Pour certains d'entre nous, elles sont inévitables ; elles sont parfois synonymes de vacances, mais pour d'autres, il s'agit d'une corvée. Je ne parle pas de venelles mais bien sûr des autoroutes, que des millions de nos concitoyens empruntent quotidiennement. C'est leur caractère inévitable qui rend notre débat du jour absolument indispensable. La demande de nationalisation des sociétés concessionnaires d'autoroutes n'est d'ailleurs pas un sujet nouveau, car depuis la cession, en 2005, de l'ensemble des participations publiques détenues par l'État, la rente accumulée, les dividendes distribués aux actionnaires, constituent un véritable scandale d'État ; un scandale d'État que les parlementaires communistes n'ont eu de cesse de dénoncer ces dernières années. Nous avions déposé, dès 2014, une proposition de loi exigeant la renationalisation des sociétés concessionnaires, proposition renouvelée en février 2019 puis défendue en mars de la même année au Sénat par le groupe CRCE – communiste, républicain, citoyen et écologiste.
Il ne surprendra donc personne que nous soyons favorables au vote de ce texte, d'autant que ces dernières années, le front de ceux qui dénoncent ce scandale financier s'est largement et inéluctablement élargi. Même la Cour des comptes et l'Autorité de la concurrence n'en peuvent plus des offrandes de l'État à une poignée de sociétés qui s'arrogent tous les pouvoirs, depuis les modalités des concessions jusqu'aux travaux effectués sur le réseau.
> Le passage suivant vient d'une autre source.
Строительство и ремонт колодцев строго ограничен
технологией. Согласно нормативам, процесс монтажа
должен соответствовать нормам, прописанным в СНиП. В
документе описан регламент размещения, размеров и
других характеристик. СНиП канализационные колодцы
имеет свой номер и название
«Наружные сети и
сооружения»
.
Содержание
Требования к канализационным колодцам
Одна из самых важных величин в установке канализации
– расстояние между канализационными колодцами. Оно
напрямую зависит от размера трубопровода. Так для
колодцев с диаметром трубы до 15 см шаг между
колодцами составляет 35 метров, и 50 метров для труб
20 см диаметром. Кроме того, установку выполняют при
En l'état actuel, vingt concessionnaires, contrôlés majoritairement par trois grands groupes industriels, sont en effet chargés d'exploiter et d'entretenir les 9 200 kilomètres d'autoroutes que compte la France métropolitaine. Si leur privatisation a permis à un petit nombre de développer un business juteux, elle a des conséquences catastrophiques pour l'intérêt général. Elle a asséché le financement des programmes d'infrastructures de transports en les privant des dividendes résultant de l'exploitation des sociétés d'autoroutes. On estime à 37 milliards d'euros la somme qu'auraient pu rapporter à l'État les sociétés d'autoroutes entre 2006 et 2032 ; cela représente 1 à 2 milliards d'euros par an de pertes, et ce sans compensation. De l'autre côté – c'est le revers de la médaille –, la privatisation a offert à des entreprises du BTP – bâtiment et travaux publics – une situation de quasi-monopole, qui leur offre une rente exceptionnelle sur le dos des usagers.
De plus, la hausse des tarifs, que subissent régulièrement ces usagers, ne suit pas les investissements consentis par l'État sur le réseau. Des avenants ont été signés en 2017 ; ils prévoyaient 800 millions d'euros d'investissements, moyennant une hausse de 0,4 % des péages entre 2018 et 2020 et une participation des collectivités territoriales. L'ARAFER a jugé que les « augmentations des tarifs de péages prévues excèdent le juste niveau qu'il serait légitime de faire supporter aux usagers. »
Tandis que l'État se serre la ceinture et finance, les usagers mettent la main à la poche, et ce sont les sociétés d'autoroutes qui s'en mettent plein les poches. En 2019, les sociétés d'autoroutes françaises avaient un chiffre d'affaires annuel de près de 11 milliards d'euros, contre 8 milliards deux ans avant. Et elles distribuent quelque 3 milliards d'euros de dividendes chaque année à leurs actionnaires ! Ces chiffres parlent d'eux-mêmes.
L'argent que ces sociétés ont mis sur la table pour obtenir les concessions est déjà presque remboursé : la rentabilité des contrats sera atteinte dès cette année pour Vinci, Eiffage et leurs filiales, soit dix à quatorze ans avant l'expiration des contrats ! La politique tarifaire n'est en aucun cas guidée par les principes de service public et de service à l'usager, mais bien par une stratégie commerciale de profit maximal.
La seule solution et la seule option viable pour faire cesser une telle dérive, c'est de racheter les contrats de concessions. S'il est difficile, certes, d'estimer le coût d'un tel rachat – au total, une fourchette haute de 50 milliards d'euros est souvent avancée –, depuis des années, nous proposons des solutions de financement et des pistes de réflexion, sur lesquelles je ne reviendrai pas par manque de temps. Elles sont sur la table ! Notre responsabilité de parlementaires, attachés à l'intérêt général, devrait nous inviter à voter ce texte en urgence, plutôt que de persévérer à justifier et à être complices des manipulations financières de ces grands groupes qui coûtent si cher aux Français et à l'État.
C'est ce que fera le groupe GDR et nous vous invitons donc, chers collègues, à faire vôtre cette proposition de loi, que je qualifierais de salutaire.